# In-ear monitors for a singer???



## Jan (Sep 23, 2007)

Recently my band have decided to be nice to me and buy me a wireless monitor system. I do clean vocals and play the guitar in a metal band. Noise has always been an issue for me.

Playing with high -fidelity earplugs in my ears (such as hearos) allowed me not to damage my ears and still be able to hear what I was playing reasonably clearly, but it has never really worked for my singing - I wasn't able to control the dynamics of my voice and always felt my voice was just not loud enough in the stage monitors. The result was I was frequently off key and also straining my vocal folds. On the other hand, playing without the earplugs I was usually able to get what I wanted in terms of vocal performance, but the noise level would cause almost physical pain and, subsequently, tinnitus.

So now comes my question: what is your experience with wireless in-ear monitors?

I guess I don't really need a long-distance transmitter since I'm going to plug my microphone into a DI=box and thus split the signal - one cable to the PA system and the other to my transmitter. So the transmitter is going to be on the stage with me. If ever the rest of my band decides to move from stage monitoring to wireless in-ear monitoring systems we will be needing only 2 or 4 different mixes at the most. However, I need good isolation so that I will be able to hear my voice well and the body pack must have a volume knob. I'm a total noob with in-ear monitors so I need your advice. What brand do you suggest?
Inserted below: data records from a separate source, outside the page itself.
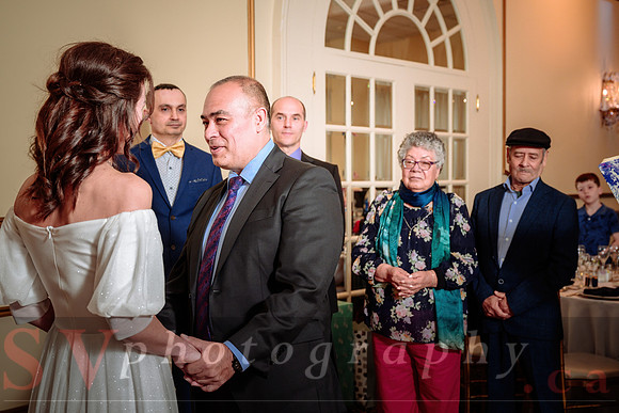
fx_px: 769
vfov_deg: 30.1
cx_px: 320
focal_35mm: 45
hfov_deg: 43.9
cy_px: 202
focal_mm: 43
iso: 500
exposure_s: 1/200
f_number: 4.5
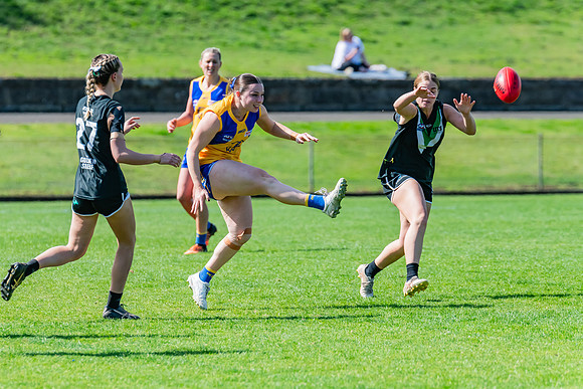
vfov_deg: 2.8
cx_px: 262
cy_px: 186
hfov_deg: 4.3
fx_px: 7829
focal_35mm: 483
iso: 800
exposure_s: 1/1600
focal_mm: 420
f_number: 8
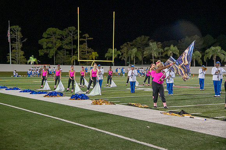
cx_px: 113
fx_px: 345
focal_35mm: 55
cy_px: 75
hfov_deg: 36.3
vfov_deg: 24.6
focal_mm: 55
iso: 3200
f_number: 4
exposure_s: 1/320
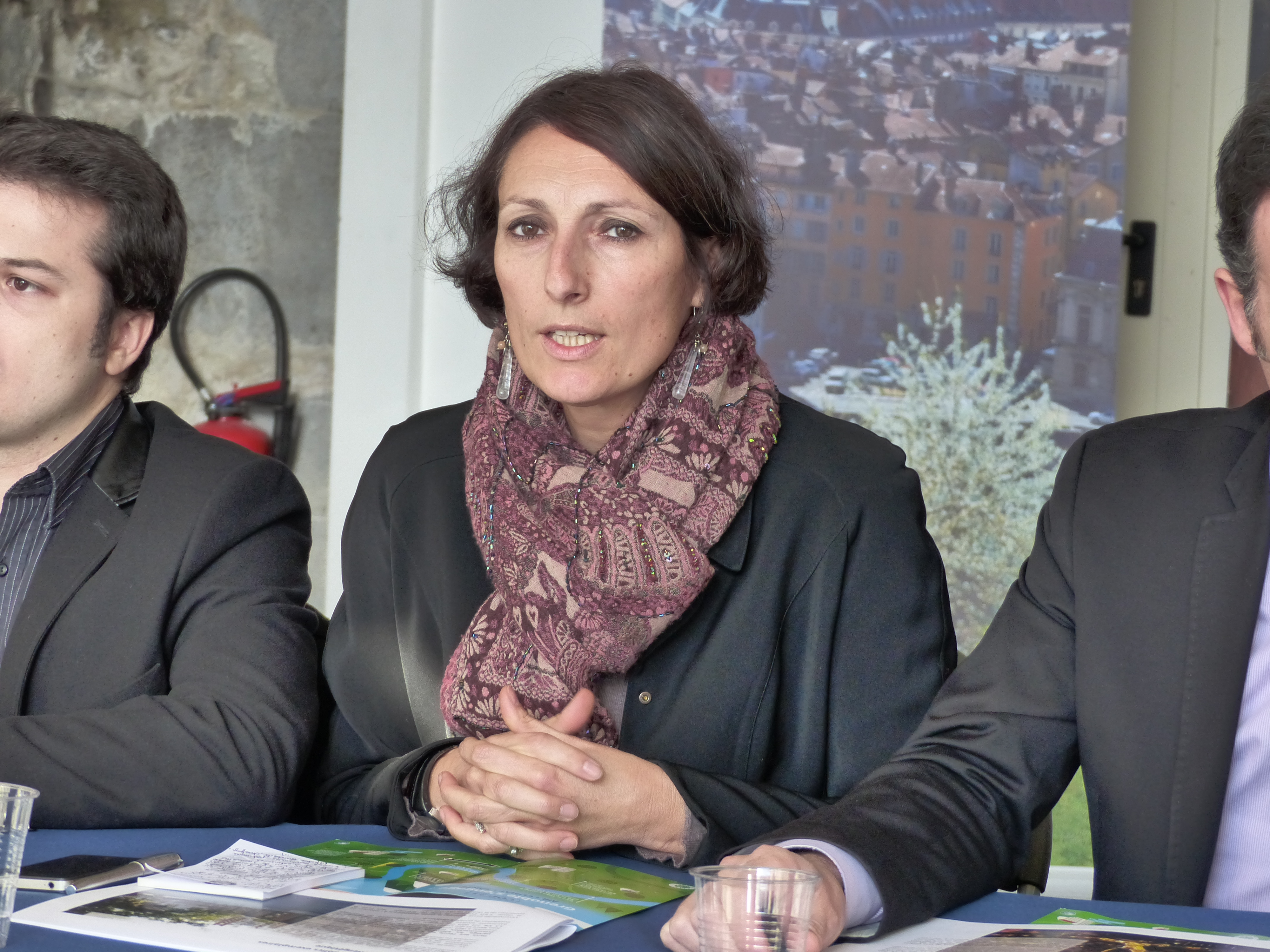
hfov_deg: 19.3
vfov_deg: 14.5
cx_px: 635
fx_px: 3742
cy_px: 476
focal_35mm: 102
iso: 400
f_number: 2.8
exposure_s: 1/80
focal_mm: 18.3
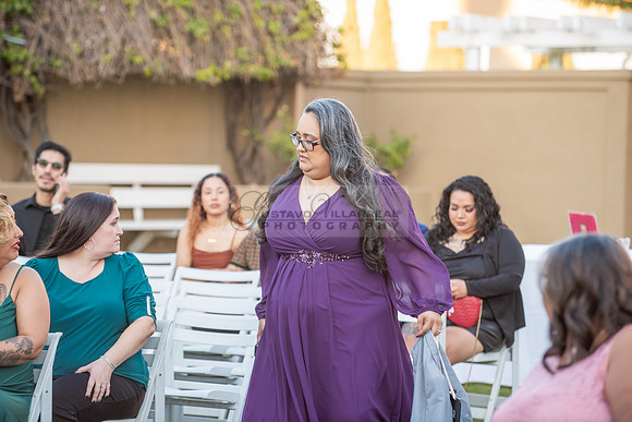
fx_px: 2722
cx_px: 316
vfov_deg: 8.9
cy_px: 211
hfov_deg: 13.2
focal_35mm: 155
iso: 500
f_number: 3.5
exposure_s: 1/250
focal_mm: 155
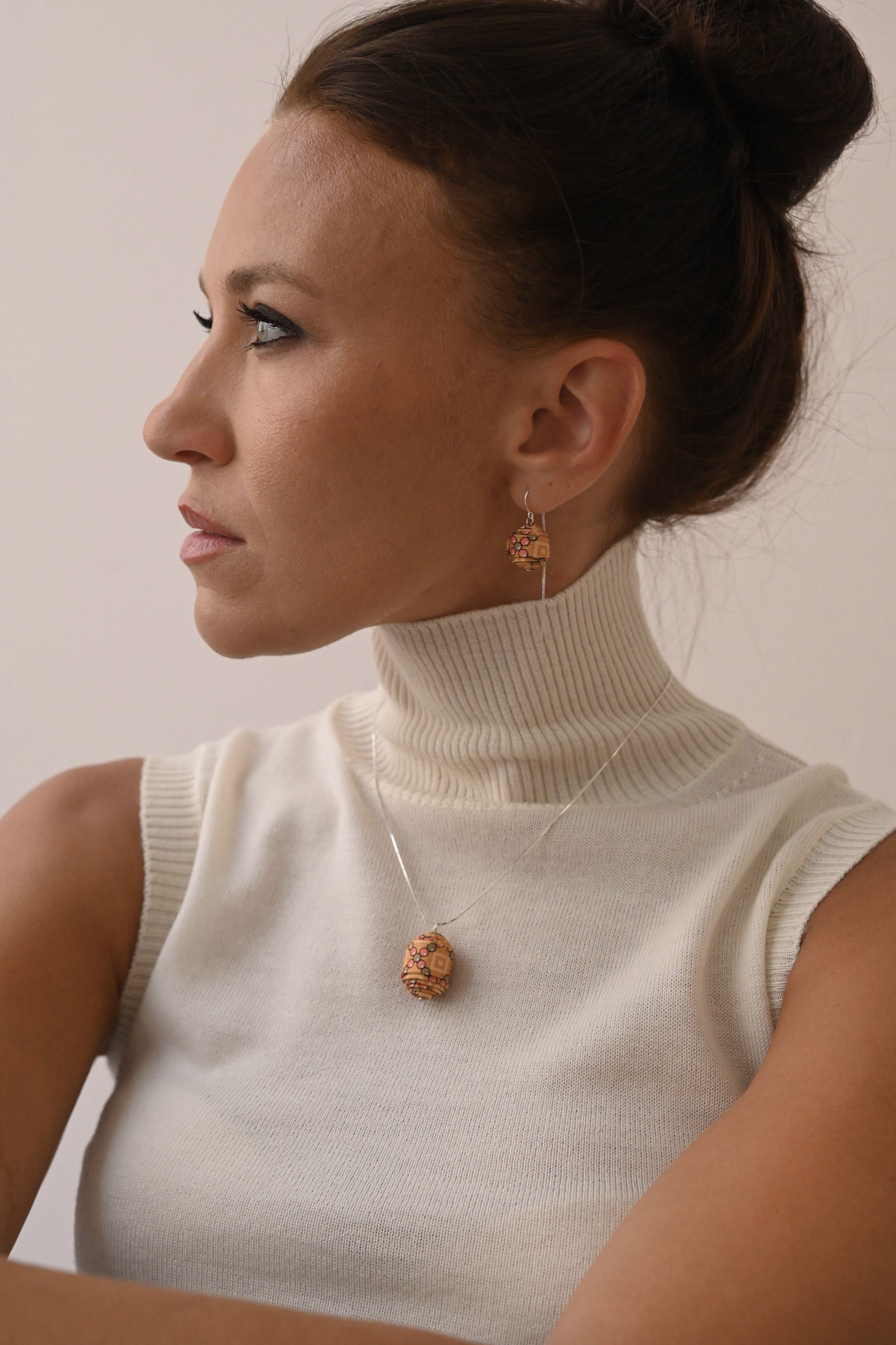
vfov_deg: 42.7
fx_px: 1717
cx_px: 448
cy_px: 672
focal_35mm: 46
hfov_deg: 29.2
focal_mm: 46
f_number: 5
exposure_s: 1/400
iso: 2500
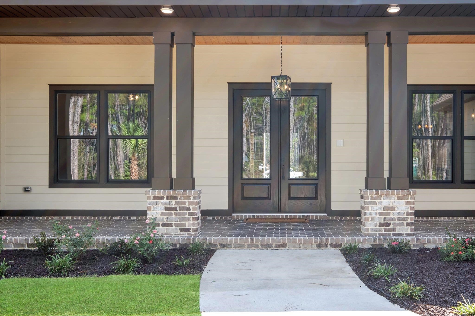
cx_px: 238
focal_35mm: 36
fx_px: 475
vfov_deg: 36.9
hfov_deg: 53.1
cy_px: 158
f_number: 10
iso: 250
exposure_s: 1/45
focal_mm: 24
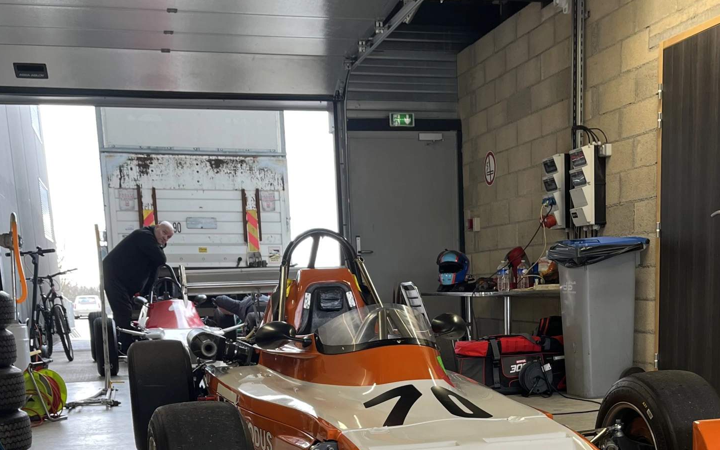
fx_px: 961
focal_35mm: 49
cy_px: 470
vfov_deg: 24.9
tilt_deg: -10.3
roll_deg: +3.2
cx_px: 422
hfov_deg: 40.9
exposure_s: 1/100
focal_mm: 5.1
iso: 64
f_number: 1.6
I wouldn't like to spend much more than 1500 USD on everything (including earphones). Thanks


----------



## Christopher (Sep 23, 2007)

I run IEM's exclusively. They're just more accurate, and I like 'em much better than wedges. That being said, they are a pain in the ass to set up and get running well. Plan on some trial and error time.

I'm running four sets of Shure PSM 200's (wired and wireless) and haven't had any issues with them. I started out with a set of Nady's and they were pure garbage.


----------



## Lethe (Sep 29, 2007)

Also, you might look into buying yourself a compressor if you haven't already. I had exactly the same issue and I bought a cheap-ass behringer Minicomp along with the Preamp and EQ, and after some time of getting the setting right my voice is now much louder and I get *less* feedback. People saying that a compressor will ALWAYS create more feedback just don't know how to set it up correctly. 

Personally, I've tried IEM and wedges, and since I have a compressor it makes absolutely no difference to me in terms of hearing what I sing. I always wear earplugs, even in band practice. I am very concerned about my ears.

In the long run I see myself going to in-ears because then I am independent of shitty equipment/sound people at small gigs. I don't care how bad they fuck up the FOH sound as long as I'm hearing myself well. I need it to be confident, and that's half of what makes a good show.


----------



## Pauly (Oct 3, 2007)

If you have the money get some Ultimate Ears UE-10's.


----------